Standard deviation of x (manual calculation): 0.979
Standard deviation of x (using numpy): 0.979


In [6]:
# Generate a second random variable
y = 0.8 * x + ss.norm.rvs(scale=0.6, size=n, random_state=34)
mu_y = np.sum(y) / n
var_y = np.sum((y - mu_y)**2) / n
sd_y = np.sqrt(var_y)

# Print results
print(f"Mean of y: {mu_y:.3f}")
print(f"Variance of y: {var_y:.3f}")
print(f"Standard deviation of y: {sd_y:.3f}")

Mean of y: -0.009
Variance of y: 0.946
Standard deviation of y: 0.973


In [7]:
# Calculate covariance
cov_xy = np.sum((x - mu_x) * (y - mu_y)) / n

# Print results
print(f"Covariance of x and y (manual calculation): {cov_xy:.3f}")
print(f"Covariance of x and y (using numpy): {np.cov(x, y, ddof=0)[0,1]:.3f}")

Covariance of x and y (manual calculation): 0.764
Covariance of x and y (using numpy): 0.764


In [8]:
# Covariance matrix
cov_matrix = np.cov(x, y, ddof=0)

# Print results
print(f"Covariance matrix: \n{np.round(cov_matrix, 3)}")

Covariance matrix: 
[[0.958 0.764]
 [0.764 0.946]]


In [9]:
# Calculate correlation
corr_xy = cov_xy / (sd_x * sd_y)

# Print results
print(f"Correlation of x and y (manual calculation): {corr_xy:.3f}")
print(f"Correlation of x and y (using numpy): {np.corrcoef(x, y)[0,1]:.3f}")

Correlation of x and y (manual calculation): 0.803
Correlation of x and y (using numpy): 0.803


In [10]:
# Correlation matrix
corr_matrix = np.corrcoef(x, y)

# Print results
print(f"Correlation matrix: \n{np.round(corr_matrix, 3)}")

Correlation matrix: 
[[1.    0.803]
 [0.803 1.   ]]


## 3. Convergence of Random Variables

The to main types of convergence are defined as follows. 

Let $X_1, X_2, \ldots$ be a sequence of random variables and let $X$ be another random variable.
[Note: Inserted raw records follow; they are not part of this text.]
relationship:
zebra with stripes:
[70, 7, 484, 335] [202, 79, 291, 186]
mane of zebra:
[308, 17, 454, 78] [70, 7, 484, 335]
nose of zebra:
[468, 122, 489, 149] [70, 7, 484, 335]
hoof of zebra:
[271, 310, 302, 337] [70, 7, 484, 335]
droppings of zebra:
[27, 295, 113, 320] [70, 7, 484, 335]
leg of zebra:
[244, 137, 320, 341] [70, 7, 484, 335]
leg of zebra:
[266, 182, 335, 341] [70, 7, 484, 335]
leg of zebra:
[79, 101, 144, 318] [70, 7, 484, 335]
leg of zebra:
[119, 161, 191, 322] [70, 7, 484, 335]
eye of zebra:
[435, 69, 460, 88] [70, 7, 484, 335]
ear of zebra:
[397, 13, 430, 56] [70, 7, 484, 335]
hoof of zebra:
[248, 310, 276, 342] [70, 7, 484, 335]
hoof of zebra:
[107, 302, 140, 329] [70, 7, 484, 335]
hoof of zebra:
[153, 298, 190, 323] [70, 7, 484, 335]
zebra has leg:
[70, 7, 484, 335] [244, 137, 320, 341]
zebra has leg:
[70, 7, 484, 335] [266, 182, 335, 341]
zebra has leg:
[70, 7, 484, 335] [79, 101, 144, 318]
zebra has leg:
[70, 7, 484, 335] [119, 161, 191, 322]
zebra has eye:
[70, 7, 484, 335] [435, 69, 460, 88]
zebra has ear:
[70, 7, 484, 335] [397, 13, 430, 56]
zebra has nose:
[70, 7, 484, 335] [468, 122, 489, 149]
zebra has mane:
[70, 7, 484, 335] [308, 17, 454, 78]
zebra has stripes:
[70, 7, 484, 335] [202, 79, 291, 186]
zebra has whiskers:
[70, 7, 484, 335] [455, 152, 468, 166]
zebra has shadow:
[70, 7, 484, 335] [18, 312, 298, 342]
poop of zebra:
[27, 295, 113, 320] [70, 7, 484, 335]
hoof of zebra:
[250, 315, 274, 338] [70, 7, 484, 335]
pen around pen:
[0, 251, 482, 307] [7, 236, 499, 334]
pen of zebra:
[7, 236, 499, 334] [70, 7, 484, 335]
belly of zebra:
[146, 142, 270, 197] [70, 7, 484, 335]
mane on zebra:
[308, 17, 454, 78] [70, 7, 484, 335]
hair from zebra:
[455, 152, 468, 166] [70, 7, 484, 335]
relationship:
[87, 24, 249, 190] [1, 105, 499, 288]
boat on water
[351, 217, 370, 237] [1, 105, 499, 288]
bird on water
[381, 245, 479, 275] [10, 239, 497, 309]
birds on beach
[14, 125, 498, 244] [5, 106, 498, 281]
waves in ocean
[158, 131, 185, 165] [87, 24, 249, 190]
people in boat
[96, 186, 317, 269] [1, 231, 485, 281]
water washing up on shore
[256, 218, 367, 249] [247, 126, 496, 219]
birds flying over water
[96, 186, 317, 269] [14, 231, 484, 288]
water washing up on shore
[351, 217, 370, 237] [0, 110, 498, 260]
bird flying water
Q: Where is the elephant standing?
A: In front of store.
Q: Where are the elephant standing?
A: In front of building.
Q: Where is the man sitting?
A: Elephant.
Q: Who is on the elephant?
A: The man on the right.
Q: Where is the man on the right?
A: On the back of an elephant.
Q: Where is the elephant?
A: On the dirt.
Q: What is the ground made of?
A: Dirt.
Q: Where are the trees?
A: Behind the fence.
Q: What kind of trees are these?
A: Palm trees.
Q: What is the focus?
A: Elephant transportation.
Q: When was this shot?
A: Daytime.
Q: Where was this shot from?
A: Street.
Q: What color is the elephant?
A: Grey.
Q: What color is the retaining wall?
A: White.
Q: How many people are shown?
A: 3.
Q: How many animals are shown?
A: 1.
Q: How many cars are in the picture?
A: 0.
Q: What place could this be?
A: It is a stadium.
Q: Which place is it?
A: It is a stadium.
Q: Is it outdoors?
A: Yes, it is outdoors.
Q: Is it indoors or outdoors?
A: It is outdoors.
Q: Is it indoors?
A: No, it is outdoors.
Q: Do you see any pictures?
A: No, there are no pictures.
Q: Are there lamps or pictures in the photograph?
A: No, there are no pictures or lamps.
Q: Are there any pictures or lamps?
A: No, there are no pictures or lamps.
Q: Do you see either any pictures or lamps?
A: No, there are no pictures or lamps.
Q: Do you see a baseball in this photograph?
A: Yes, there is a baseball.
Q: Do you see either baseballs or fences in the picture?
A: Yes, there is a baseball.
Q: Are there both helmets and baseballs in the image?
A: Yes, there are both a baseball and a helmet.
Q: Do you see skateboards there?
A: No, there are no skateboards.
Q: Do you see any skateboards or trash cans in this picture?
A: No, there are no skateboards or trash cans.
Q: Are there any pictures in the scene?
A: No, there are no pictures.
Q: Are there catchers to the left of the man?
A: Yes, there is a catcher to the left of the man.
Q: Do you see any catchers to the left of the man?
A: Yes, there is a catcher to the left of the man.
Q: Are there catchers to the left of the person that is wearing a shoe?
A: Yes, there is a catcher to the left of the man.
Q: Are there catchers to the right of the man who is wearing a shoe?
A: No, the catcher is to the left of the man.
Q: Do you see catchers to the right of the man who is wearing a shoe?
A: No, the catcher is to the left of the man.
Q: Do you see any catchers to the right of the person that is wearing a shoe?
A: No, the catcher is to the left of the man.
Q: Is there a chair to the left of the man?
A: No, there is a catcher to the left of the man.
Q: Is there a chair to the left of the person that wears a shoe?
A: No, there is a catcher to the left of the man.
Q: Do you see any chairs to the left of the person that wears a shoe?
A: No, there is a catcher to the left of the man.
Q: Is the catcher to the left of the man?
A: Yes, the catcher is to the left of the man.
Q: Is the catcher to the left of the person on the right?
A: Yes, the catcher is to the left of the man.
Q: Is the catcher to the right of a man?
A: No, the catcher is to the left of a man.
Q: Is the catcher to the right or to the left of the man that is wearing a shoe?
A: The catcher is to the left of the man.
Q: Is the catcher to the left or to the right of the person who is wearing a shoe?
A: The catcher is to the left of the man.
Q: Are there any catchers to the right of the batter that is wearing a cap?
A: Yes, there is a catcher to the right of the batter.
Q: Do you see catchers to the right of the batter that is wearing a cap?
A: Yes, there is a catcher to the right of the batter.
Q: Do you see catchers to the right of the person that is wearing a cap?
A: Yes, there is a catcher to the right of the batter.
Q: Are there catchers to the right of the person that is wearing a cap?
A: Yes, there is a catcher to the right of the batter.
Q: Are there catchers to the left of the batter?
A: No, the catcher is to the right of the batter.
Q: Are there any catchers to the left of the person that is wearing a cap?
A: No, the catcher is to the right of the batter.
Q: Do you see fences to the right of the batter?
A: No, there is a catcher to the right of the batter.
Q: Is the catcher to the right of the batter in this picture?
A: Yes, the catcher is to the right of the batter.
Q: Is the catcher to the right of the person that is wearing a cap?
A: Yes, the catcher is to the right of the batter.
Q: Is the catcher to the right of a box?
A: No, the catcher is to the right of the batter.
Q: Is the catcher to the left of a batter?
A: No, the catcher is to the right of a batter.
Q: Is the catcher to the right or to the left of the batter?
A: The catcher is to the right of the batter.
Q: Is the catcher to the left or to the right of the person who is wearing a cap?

Let $F_n$ denote the CDF of $X_n$ and let $F$ denote the CDF of $X$.

1. $X_n$ **converges to $X$ in probability**, written $X_n \xrightarrow{P} X$, if, for every $\epsilon > 0$,
   $$ \mathbb{P}(|X_n - X| > \epsilon) \to 0 $$
   as n $\to \infty$.
   
2. $X_n$ **converges to $X$ in distribution**, written $X_n \xrightarrow{d} X$, if
   $$ \lim_{n \to \infty} F_n(t) = F(t) $$
   at all $t$ for which $F$ is continuous.